[Callers] The Beginners' Lesson Tips?

Greg McKenzie grekenzie at gmail.com
Sat Oct 8 09:35:30 PDT 2011


David wrote:

> Greg's negative feelings about mixers are based on them being used as a
> form of social engineering, to get folks to partner up with people with whom
> they wouldn't normally.
>

Thank you David for stating this idea so clearly.  You are, once again,
treading very close to the real question: What is a dance caller and what do
they do?

My negative comments about mixers were directed only at their use as a ploy
for integrating the hall.  I am not adverse to mixers in general.  The key
concept is keeping the dancers informed about what is coming so that they *can
*act responsibly and prepare in advance.  It is the tactic of "springing" a
mixer on dancers unannounced that dis-empowers them.

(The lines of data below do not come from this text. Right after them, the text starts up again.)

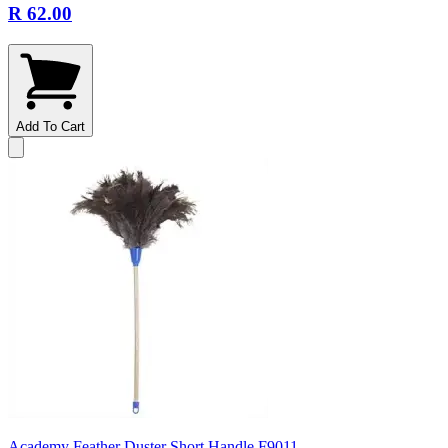
R 62.00
Add To Cart
Academy Feather Duster Short Handle F9011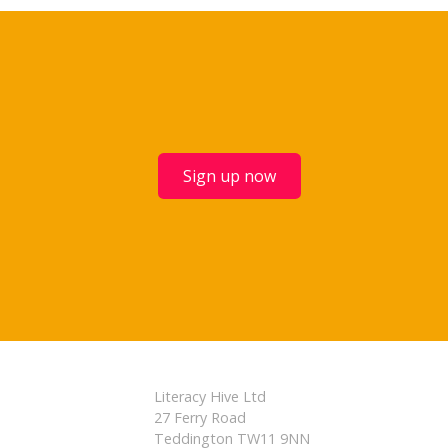
Sign up now
Literacy Hive Ltd
27 Ferry Road
Teddington TW11 9NN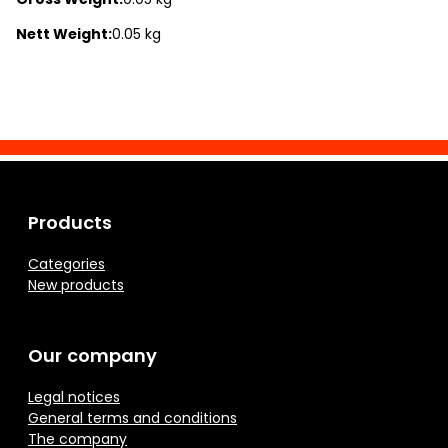
Nett Weight:
0.05 kg
Products
Categories
New products
Our company
Legal notices
General terms and conditions
The company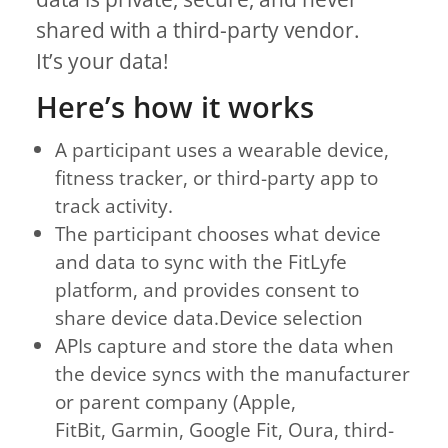
shared with a third-party vendor.
It’s your data!
Here’s how it works
A participant uses a wearable device,
fitness tracker, or third-party app to
track activity.
The participant chooses what device
and data to sync with the FitLyfe
platform, and provides consent to
share device data.Device selection
APIs capture and store the data when
the device syncs with the manufacturer
or parent company (Apple,
FitBit, Garmin, Google Fit, Oura, third-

If I were opposed to "social engineering" I would never advocate that anyone
become a dance caller.  I know of no other human endeavor that better
qualifies as "social engineering" than dance calling--and contra dance
calling in particular.  Social engineering is at the heart of what a contra
dance caller does.  I think we should strive to improve our social
engineering and I would like to see callers focus more on their role as
social engineers.  The tactic of "springing" a mixer on the dancers is,
simply, *poor *social engineering because it discourages dancers from being
proactive in partnering with newcomers.

I am enjoying this discussion and I would be interested in what other
callers on this list think of being called "social engineers."

- Greg McKenzie





2011/10/8 David Millstone <David.Millstone at valley.net>

> Greg wrote: "Mixers are often used to force integration of the dance hall."
>
> I'm glad that he included the "often" qualifier, thereby leaving open the
> possibility that not every caller who chooses a mixer is condemned to the
> 9th circle of hell.
>
> Following the lead of my mentor, Ted Sannella, I include a mixer at nearly
> all of my home dances, typically the third dance of the evening. That was
> Ted's custom, and Tony Parkes, another great caller, once explained that the
> third dance is late enough to catch the late arrivals but early enough to
> help set the stage for the evening.
>
> I love mixers, as a dancer. It's an opportunity to see who's in the hall.
> It's a chance to dance, briefly, with folks I don't know. Oh, here's a face
> I don't recognize, but based on her swing, it's clear that she's a dancer
> who's been on the floor for some time... Aha, this is someone brand new,
> good smile but unsteady on her feet, good person to ask for a dance...
> yippee! she's here tonight! gotta make sure to get her for a partner if
> there's a square caller since I remember that she loves squares... and so
> on.
>
> And as a caller, I love calling them, to provide all of those
> opportunities, and for other reasons. I don't run most mixers for very long,
> perhaps 8-10 times, depending on the dance. That means that I'm adding one
> more dance into the mix, inthe course of which everyone is getting that many
> opportunities to dance with a different partner. Mixers also come in many
> shapes: big circle, Sicilian circle, scatter promenades, three person lines,
> and so on. That also allows me to vary the look and feel of the floor so
> that it's not all contra contra contra, and since the dance floor is part of
> life, I do believe that variety adds spice.
>
> David Millstone
> Lebanon, NH
>
> P.S. An interesting cultural sidenote: Greg's negative feelings about
> mixers are based on them being used as a form of social engineering, to get
> folks to partner up with people with whom they wouldn't normally. I've had
> the opportunity to call often in Denmark and in the Czech Republic, and
> there you can end a mixer and ask people to take that partner to line up for
> the next dance and that's okay, an accepted part of what people will
> cheerfully do. In Prague, for example, they usually dance squares without
> break figures, in part to language issues-- a steady stream of unexpected
> calls in a foreign language can be daunting But they'll run a
> partner-changing square five or more times, and at the end they'll take that
> final partner for the next dance. It's simply not a big issue. They're there
> to have fun, and it's not as important as it seems to be with hard-core
> contra dancers in the US that they have The Right Partner for a swing. It's
> a refreshing laid-back alternative to what sometimes is an overly-intense
> partnered scene at our dances in the US.